IN INDUSTRIALIZED COUNTRIES, placental insufficiency is the most important reason for intrauterine growth restriction (IUGR) (1), which may predispose the fetus to the development of adiposity, diabetes mellitus type 2, and cardiovascular diseases in later life (2), depending on early postnatal nutrition (3). To investigate potential sequelae of IUGR, ligation of the uterine arteries in rats has been used frequently as an animal model of uteroplacental insufficiency. Offspring of dams that underwent bilateral uterine artery ligation (LIG), compared with offspring of sham-operated animals (SOP), show reduced body length and weight at birth together with hypoglycemia (4, 5), hypoinsulinemia (5), and elevated concentrations of circulating corticosterone (6). In the affected neonates, the levels of circulating triglycerides (7, 8) and leptin (9) are unaltered. In adulthood, LIG animals are characterized by hyperglycemia, insulin resistance progressing to type 2 diabetes, obesity (10), and hypertriglyceridemia (8). The serum leptin concentration is similar to that of SOP animals (11). Data on circulating cholesterol have not been reported for LIG or for SOP rats.

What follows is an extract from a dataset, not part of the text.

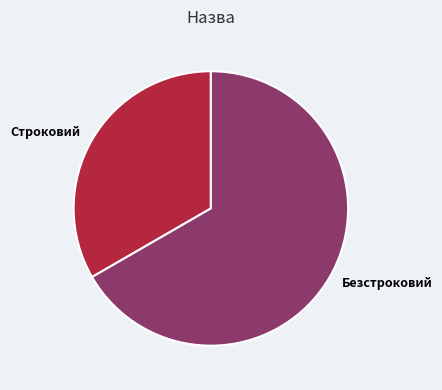

Combined, do Безстроковий and Строковий account for over 50%?

Yes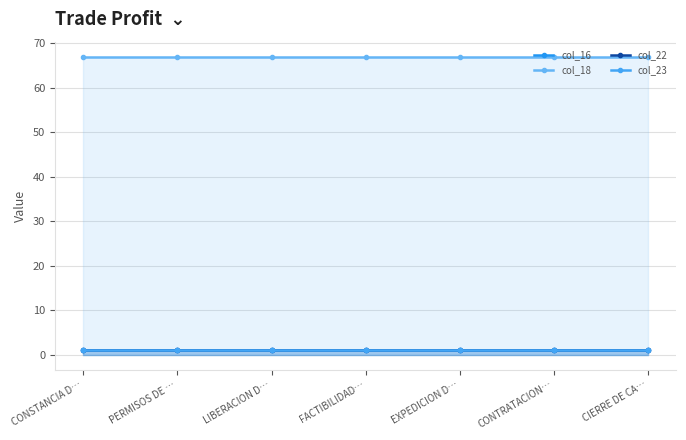

Rank the series at EXPEDICION D… from highest to lowest value.

col_18, col_16, col_22, col_23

Current research on this model of uteroplacental insufficiency focuses on the phenomenon of metabolic programming by the altered intrauterine environment and its impact on the postnatal development (12, 13). LIG in the study group to be compared with SOP control animals has been preferred to the model of unilateral uterine artery ligation with internal controls (fetuses of the unligated uterine horn), because hyperperfusion of the unligated horn is supposed to result in increased fetal growth with possible metabolic consequences (4). However, it has not been investigated yet whether sham operation by itself may cause metabolic programming, because the intrauterine milieu is affected at least temporarily by surgery and recovery.

The adipocytokine visfatin, which is expressed in bone marrow, liver, muscle (14), and adipose tissue of mice and humans, has been reported to promote anabolic effects in vitro (15). There are controversial results concerning the association of visfatin with obesity and diabetes (15, 16). However, data on visfatin in the LIG model are not yet available.

This study focused on the hypothesis that not only bilateral uterine artery ligation but also sham operation may result in IUGR and its potential metabolic sequelae. Therefore, we examined offspring of LIG, SOP, and untreated control dams. Additionally, we investigated serum visfatin as well as visfatin expression in liver, muscle, and adipose tissue and its potential contribution to impaired glucose tolerance subsequent to IUGR. Remarkably, we have found that sham operation may result in both significant IUGR and metabolic programming.